- _TEXT SHOWN_
++++++++++++++++++++

Tisha Ford, a 13-year-old dancer and actress whose credits include The Magic Flute, a Colgate commercial and two soaps—Another World and Search for Tomorrow—called No. 20 “the pits” and No. 13 “the absolute pits.” Teased Ahmad: “If Tisha’s not good, I’m going to make her taste No. 13 again.” At home in Philadelphia Tisha breaks training as a ballerina by sneaking her policeman dad’s butter pecan. (Unwittingly true to her hometown, she had awarded top honors to Philly’s famous French Vanilla from Bassetts.)
Waiting for the third grouping, the judges sipped water and munched dry crackers to thaw frozen tongues. Then out came the exotics, which wowed ’em. “Oh, boy, this is about 35 percent butterfat,” exclaimed Wolff, who keeps trim by never eating lunch. He took another swallow of the Coconut Macadamia from Dave’s of Honolulu. “But the creaminess dominates the flavor.” Carol retorted, “No, that coconut is so sensational!”
“Carol, Carol,” sighed Herb, shaking his head. “That’s what makes us so compatible,” said Carol with a smile.
Ahmad began the final round with No. 28. “It was my number with the Vikings and I’m going to give it 5-5-5 straight across.” But after the first taste of Sherry Eggnog from the Satsuma Tea Room of Nashville, he gasped, “I’ve mismarked this! Where’s my eraser?” Along with the youngsters, he thought the liquor-laced flavors too strong. Carol, conversely, proclaimed L.A.’s Via Dolce Chocolate Raspberry Truffle “voluptuous. It has a lot of alcohol flavor. The more you eat, the more you like it.” Cookies ‘n Cream, from Cincinnati’s United Dairy Farmers, drew raves. “5!!” wrote Justin. “Awesome!” declared Beck. “The best I tasted today,” scribbled Isaacs. “Unbelievable,” sighed Tisha.
After three hours the ice creamathon was over. When the scores were tallied, Cookies ‘n Cream swept the exotics. Iowa’s Great Midwestern Blueberry and Toscanini’s Vanilla ran neck and neck for first in regular flavors. Columbus, Ohio’s G.D. Ritzy’s Richest Chocolate squeaked in a lick ahead of Haber’s.
The judges came through with good humor. (“Why shouldn’t they?” snapped an onlooker. “It wasn’t as if they were invited to an acupuncture.”) Barry decided to take a long walk home, Krista announced she was going to play her exercise records. Justin, with a last longing look at the fast-melting Cookies ‘n Cream, declared he had to get to his homework, a paper on anorexia nervosa. “Eating ice cream,” said Herb, exiting, “is the most fun you can have by yourself.”
The men behind the four tastiest flavors
Word of mouth among college students keeps Gus Rancatore, a Boston University dropout, in business. He rarely advertises his award-winning Toscanini’s, set a few blocks from the MIT campus in Cambridge, Mass. and just a couple of miles from Steve Herrell’s original store, where Rancatore apprenticed, starting as a janitor. In 1981, with less than $30,000, he opened Toscanini’s. “One of the advantages of a small store is you make and sell the ice cream very quickly,” he says. Gus, 33, and his brother, Joe, 29, a co-owner, spend 10 hours a day, seven days a week, on the job. Their Vanilla grosses over $100,000 annually—at 75 cents a scoop—though they sell more during graduations. “Parents,” says Gus, “seem to like it more than the students do.”

++++++++++++++++++++

- _SUPPLIED MATERIAL_
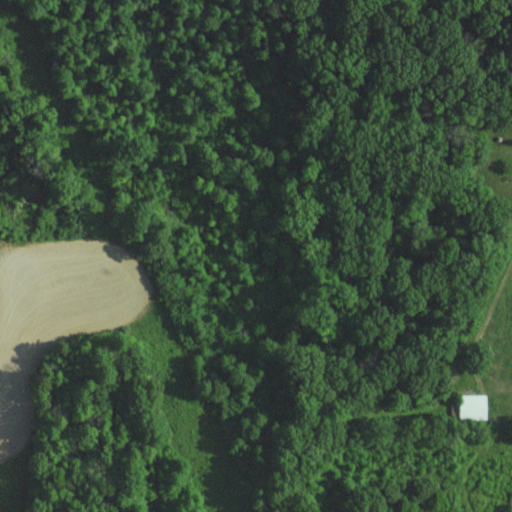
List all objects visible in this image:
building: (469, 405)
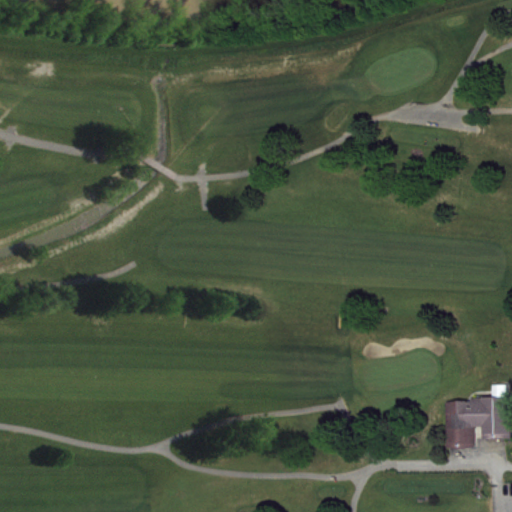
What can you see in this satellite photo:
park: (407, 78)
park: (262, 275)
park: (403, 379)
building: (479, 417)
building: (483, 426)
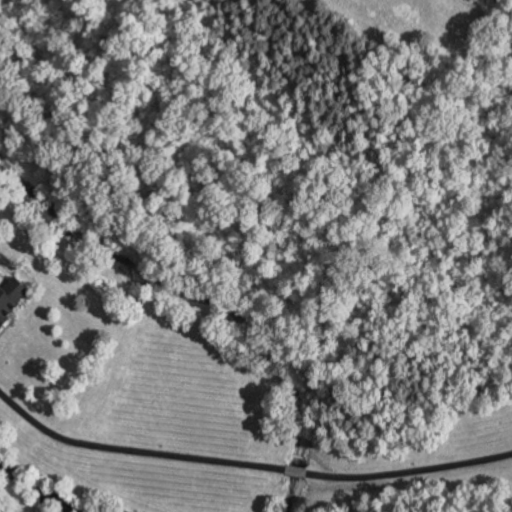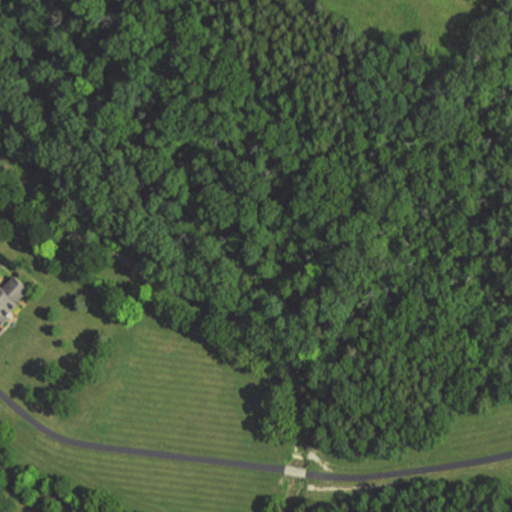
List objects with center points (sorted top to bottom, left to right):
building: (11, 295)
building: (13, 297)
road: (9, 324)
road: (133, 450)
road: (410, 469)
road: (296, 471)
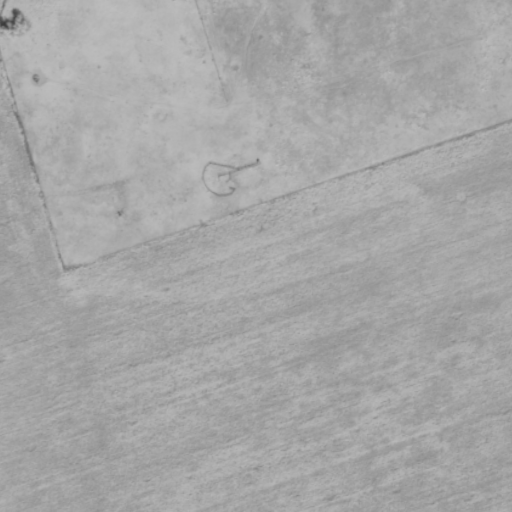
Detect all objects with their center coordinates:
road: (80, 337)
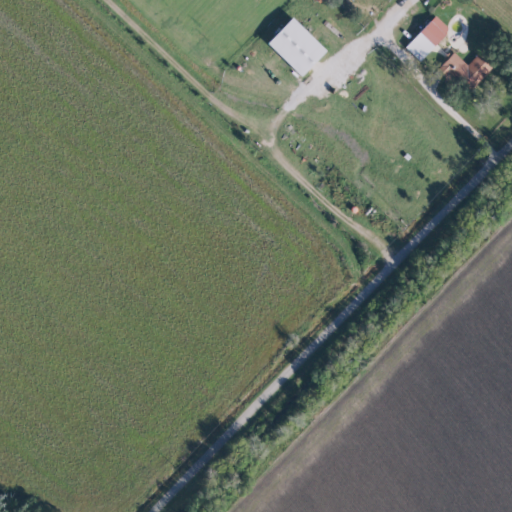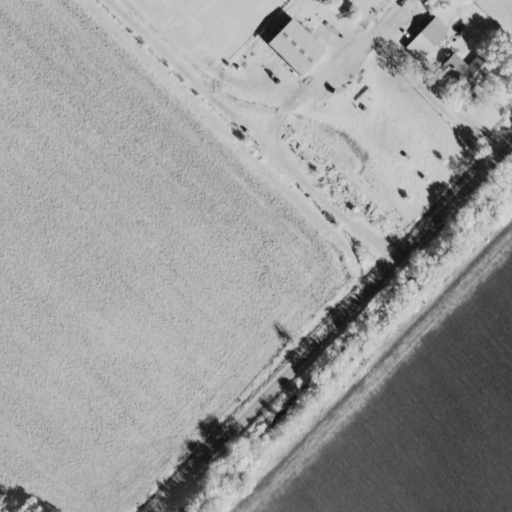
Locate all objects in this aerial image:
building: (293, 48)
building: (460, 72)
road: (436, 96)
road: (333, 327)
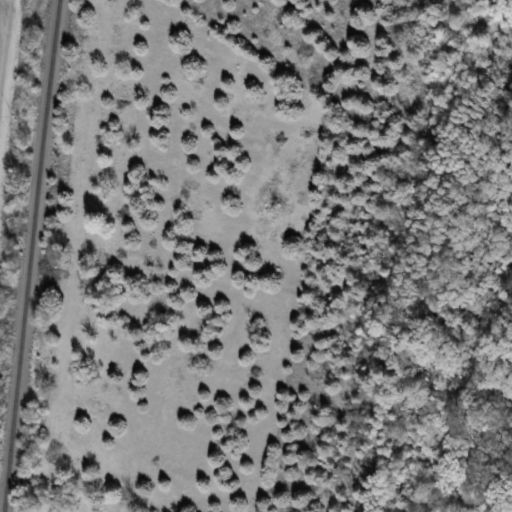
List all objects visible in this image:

++++++++++++++++++++

- _REQUIRED TASKS_
**A.** Copy the rows word for word, starting at the line that contains "List objects with" and ending with the last of the rows. Include both of those lines, and leave out the pictures.
**B.** Carry on with the article about the ice cream tasting from its last line.

- _ANSWERS TO THE EXERCISES_
**A.**
List objects with center points (sorted top to bottom, left to right):
building: (11, 295)
building: (13, 297)
road: (9, 324)
road: (133, 450)
road: (410, 469)
road: (296, 471)
Detect all objects with their center coordinates:
road: (80, 337)
Locate all objects in this aerial image:
building: (293, 48)
building: (460, 72)
road: (436, 96)
road: (333, 327)
List all objects visible in this image:

**B.**
Great Midwestern’s Blueberry
In spite of his disastrous opening day in 1980—the freezers failed, spoiling gallons of ice cream—Fred Gratzon, 38, sells 16,000 gallons ($300,000) of Great Midwestern a year in Iowa City. His all-natural flavors contain cream, sugar, whole milk and nonfat milk, and one-fourth of 1 percent distilled soybean oil acts as an emulsifier. With a low overrun (the amount of air added to give body) of 20 percent and a high, 16.22 percent butterfat content, the Blueberry is dense and rich. “We use a lot of blueberries,” says Gratzon, “all from Michigan. I won’t accept them from any place else.” Gratzon was raised in New Jersey and took up Transcendental Meditation while a student at Rutgers. After a stint teaching TM in Providence, R.I., he moved to Fairfield, Iowa, to be near the Maharishi International University. He was drawn to making ice cream because “the ice cream in Iowa was lousy, which was a shame because it has all these great cows.” Last winter Gratzon drove through a snowstorm to get imported Indian mangoes for a flavor he created especially for a Maharishi conference, then donated a ton of “A Taste of Utopia” to the 7,000 attendees.
G.D. Ritzy’s Richest Chocolate
“We have aspirations of being a national chain,” boasts Graydon D. Webb, owner of G.D. Ritzy’s Luxury Grill & Ice Creams of Columbus, Ohio. No stranger to franchises—he spent seven years with Wendy’s—Webb, 36 and about to become a June bridegroom, helped his father man a family dairy bar 30 years ago. “When most kids were playing Little League, I was cleaning ice cream machines.” In 1980 he opened G.D. Ritzy’s (the initials are his; Ritzy is, well, ritzy), a combination chili and ice cream parlor.
Webb blends Dutch cocoa with cocoa liqueurs and cocoa powders, adds milk, cream, eggs and sugar, but no stabilizers or emulsifiers. Butterfat is high (16 percent) and air content moderate (25 percent). At 89 cents a dip for “Select” flavors and 99 cents for the “Elite,” customers lap it up—the 75-store chain takes in about $5.2 million from ice cream sales alone. Webb hears from customers when a favorite flavor is dropped. “Graydon Webb, you cur…” began a letter from an Ohio professor, bemoaning the elimination of Coconut Almond from the Ritzy A list. Even in winter one fanatic drives over 200 miles from Flint, Mich. to load a special freezer in his car.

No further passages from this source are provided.